Title:A invariant structure approach for media representation and recognition
Speaker:Dr. Yu QIAO (乔宇)
主 持 人:姚剑 教授 (武汉大学遥感信息工程学院)

This talk will be divided into two parts. In the first part, I will spend time to explain our recent work on structural representation of media, with speech as an example. One of the major challenging problems in speech engineering is to deal with non-linguistic variations contained in speech signals. These variations are caused by the difference of speakers, communication channels, environment noise, etc.
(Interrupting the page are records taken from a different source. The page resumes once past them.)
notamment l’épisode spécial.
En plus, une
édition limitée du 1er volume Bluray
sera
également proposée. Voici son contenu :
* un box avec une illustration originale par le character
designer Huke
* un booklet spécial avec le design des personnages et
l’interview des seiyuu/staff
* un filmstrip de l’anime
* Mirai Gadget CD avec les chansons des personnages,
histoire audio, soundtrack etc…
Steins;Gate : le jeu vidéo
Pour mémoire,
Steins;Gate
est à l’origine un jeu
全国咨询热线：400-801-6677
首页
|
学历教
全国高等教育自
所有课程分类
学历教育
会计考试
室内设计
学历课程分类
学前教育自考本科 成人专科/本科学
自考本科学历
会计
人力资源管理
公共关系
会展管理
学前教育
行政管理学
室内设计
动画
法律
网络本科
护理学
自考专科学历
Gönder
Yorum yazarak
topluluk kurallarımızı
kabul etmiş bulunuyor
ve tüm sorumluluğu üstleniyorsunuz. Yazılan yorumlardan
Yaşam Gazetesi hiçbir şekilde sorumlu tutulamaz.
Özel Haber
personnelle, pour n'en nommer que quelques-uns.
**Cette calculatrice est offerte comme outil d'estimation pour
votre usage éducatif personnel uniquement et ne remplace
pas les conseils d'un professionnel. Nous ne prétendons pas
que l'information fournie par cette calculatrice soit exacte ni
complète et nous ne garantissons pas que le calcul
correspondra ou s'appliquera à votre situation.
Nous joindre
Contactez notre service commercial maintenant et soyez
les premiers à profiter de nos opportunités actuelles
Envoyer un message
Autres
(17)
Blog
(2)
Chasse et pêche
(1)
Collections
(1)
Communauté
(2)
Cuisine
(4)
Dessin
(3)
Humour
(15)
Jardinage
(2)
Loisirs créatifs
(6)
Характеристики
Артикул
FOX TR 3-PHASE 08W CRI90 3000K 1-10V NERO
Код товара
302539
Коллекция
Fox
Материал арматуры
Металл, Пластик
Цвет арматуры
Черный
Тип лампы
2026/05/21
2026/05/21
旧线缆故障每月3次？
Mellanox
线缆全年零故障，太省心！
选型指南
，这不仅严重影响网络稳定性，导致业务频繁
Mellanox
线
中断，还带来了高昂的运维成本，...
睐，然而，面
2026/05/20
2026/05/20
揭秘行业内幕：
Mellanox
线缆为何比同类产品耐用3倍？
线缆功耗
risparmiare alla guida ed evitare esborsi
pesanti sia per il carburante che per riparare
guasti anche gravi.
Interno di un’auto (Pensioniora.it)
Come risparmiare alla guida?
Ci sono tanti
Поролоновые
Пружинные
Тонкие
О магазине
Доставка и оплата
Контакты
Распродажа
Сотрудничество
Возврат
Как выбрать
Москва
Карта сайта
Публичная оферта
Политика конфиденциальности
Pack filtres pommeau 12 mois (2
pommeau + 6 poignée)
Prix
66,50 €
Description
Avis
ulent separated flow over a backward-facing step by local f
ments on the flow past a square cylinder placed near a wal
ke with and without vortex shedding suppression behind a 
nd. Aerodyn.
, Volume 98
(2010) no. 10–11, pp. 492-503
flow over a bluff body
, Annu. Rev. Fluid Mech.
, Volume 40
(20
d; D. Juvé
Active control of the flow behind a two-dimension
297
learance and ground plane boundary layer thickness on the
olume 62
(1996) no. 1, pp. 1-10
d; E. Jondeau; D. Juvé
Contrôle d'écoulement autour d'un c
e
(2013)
Modern speech approaches mainly rely on statistical methods (such as GMM and HMM) to model the distributions of acoustic features. These methods always require a large amount of data for training. It is well-known that the performance of speech recognizers drops significantly if mismatch exists. We proposed an invariant structural representation of speech which aims at removing the non-linguistic factors from speech signals. Different from classical speech models, the structural representations make use of globally contrastive features to model the global and dynamic aspects of speech and discard the local and static features. It can be proved that these contrastive features (f-divergence) are invariant to any invertible transformations and thus are robust to non-linguistic variations. Experimental results on connected Japanese vowel utterances show that the structural approach achieves better recognition rates than HMM. In the second part, I will review several ongoing projects in Multimedia laboratory, Shenzhen Institutes of Advance Technology, including image retrieval, activity classification, 3D reconstruction, and face recognition.
乔宇, 副研究员,博士生导师。2006年于日本电气通信大学获得工学博士学位。2010年加入中国科学院深圳先进技术研究院任多媒体集成研究室执行主 任,2012年起担任先进院集成技术研究所副所长。回国前任东京大学电子信息系特任助理教授。获中国科学院“百人计划”择优支持,曾获卢嘉锡青年人才奖以 及多次国内国际会议学术奖励。主要研究兴趣包括图像处理、计算机视觉、语音识别、手写体分析和机器学习等。已在包括IEEE T-PAMI,IEEE T-IP,IEEE T-SP,CVPR等会议和期刊上发表论文80余篇,其中第一作者论文30余篇。